[[ Dataset content, beginning ]]

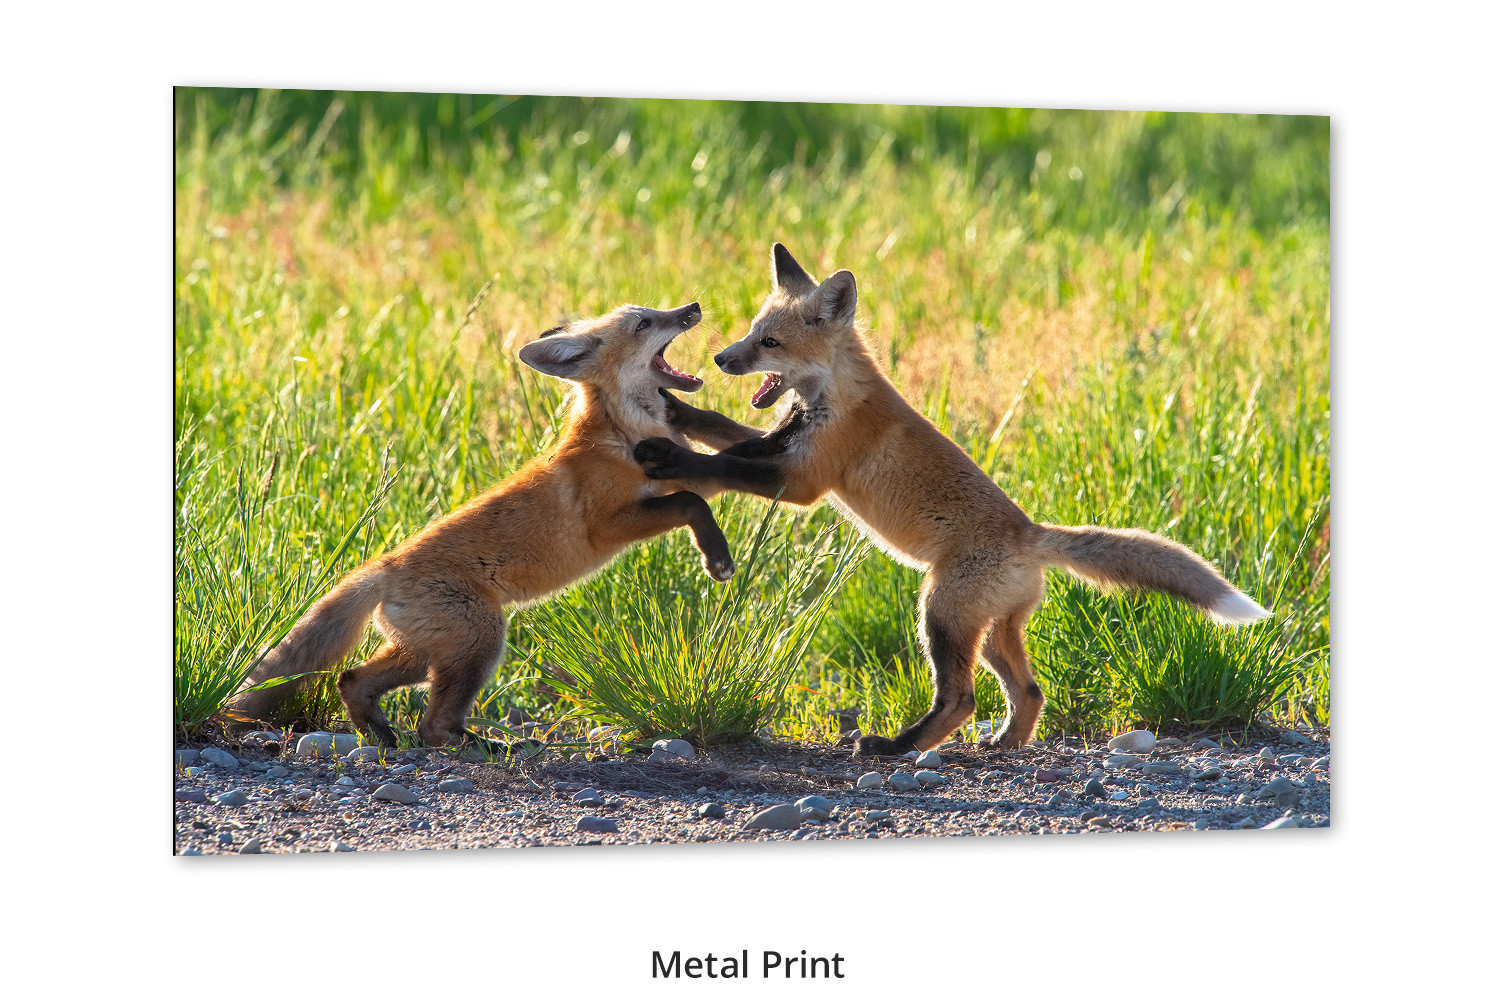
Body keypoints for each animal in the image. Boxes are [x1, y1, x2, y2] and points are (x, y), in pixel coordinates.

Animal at [226, 301, 734, 748]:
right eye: (644, 323)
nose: (693, 307)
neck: (622, 434)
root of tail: (385, 566)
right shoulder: (608, 524)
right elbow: (690, 503)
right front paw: (718, 557)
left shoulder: (685, 470)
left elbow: (709, 479)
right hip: (480, 641)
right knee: (431, 726)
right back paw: (480, 746)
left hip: (424, 654)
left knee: (353, 679)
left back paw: (383, 735)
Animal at [633, 244, 1271, 757]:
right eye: (749, 330)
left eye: (768, 341)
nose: (721, 358)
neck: (831, 398)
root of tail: (1030, 535)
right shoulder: (782, 442)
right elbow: (721, 431)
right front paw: (677, 411)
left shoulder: (805, 478)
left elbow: (723, 463)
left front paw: (670, 457)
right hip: (990, 631)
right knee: (1029, 690)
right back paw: (1005, 745)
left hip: (939, 613)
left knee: (962, 700)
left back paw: (896, 747)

[[ Dataset content, end ]]

## [Task instructions]
Check each line of the records for the word "left", and show the lines that contain it.

## [Answer section]
left shoulder: (685, 470)
left elbow: (709, 479)
left hip: (424, 654)
left knee: (353, 679)
left back paw: (383, 735)
left eye: (768, 341)
left shoulder: (805, 478)
left elbow: (723, 463)
left front paw: (670, 457)
left hip: (939, 613)
left knee: (962, 700)
left back paw: (896, 747)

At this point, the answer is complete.